Fentress-Williams uses Exodus and music to assert that it’s important to tell a biblical story but the story should be told from the perspective of remixing than sampling. She states remixing “is another version of the song, once distinct from the original in that different tracks are realized and often appears on the same CD” [81]. She emphasizes that in remixing the complete story is available, but emphasis is placed from the perspective of the person telling the story. [81] Compared to remixing, she states sampling is taking a small segment of a recording and repeating it. She implies here that most would believe that the sample is the original song if they were unaware that it wasn’t. Fentress-Williams states the danger in sampling is “subsequent generations do not know the song in its entirety, the original artist, or the context.” [81]
She uses remixing in providing examples where often emphasis is not placed on the major flaws and strengths of characters in the Exodus. For example, she talks about how some have called many African-American male leaders the “Moses” of the day.

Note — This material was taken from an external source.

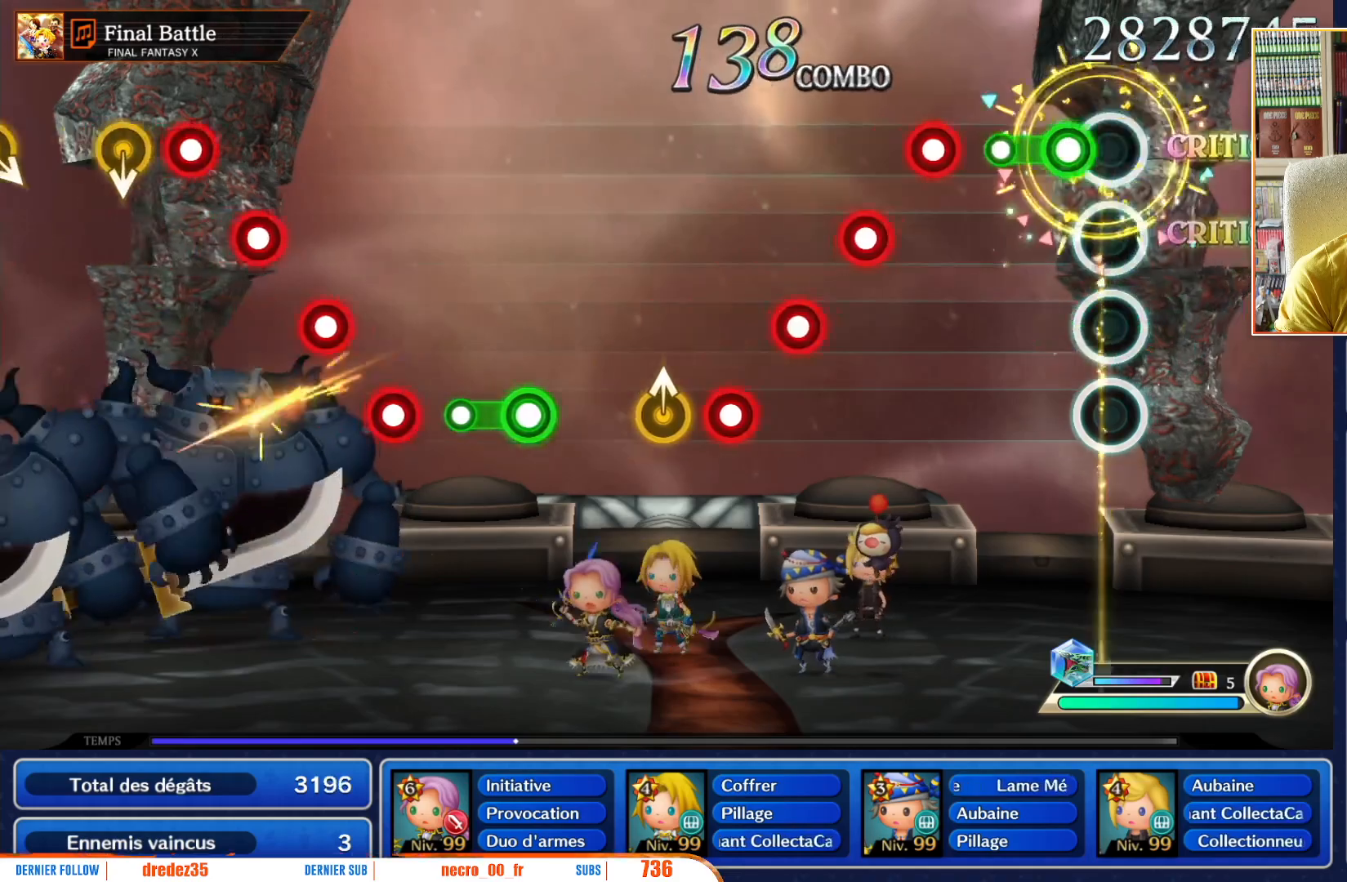
{"buttons": ["R1"], "left_stick": "center", "right_stick": "center", "events": [[100, "R1", "down"], [283, "R1", "up"], [417, "R1", "down"]]}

She asserts that those who hold Moses in high esteem don’t realize that Moses never made had peace with his role of being a prophet and that Exodus depicted him as “a recipient of liberation and not the liberator”. [82] Fentree-Williams suggests that these people who hold Moses in high esteem don’t recognize women in Exodus as agents of redemption.
I think Fentress-Williams was effective in using the music concepts of remixing and sampling to highlight that the story of Exodus should be told, but should also be viewed from others’ social locations for insightfulness.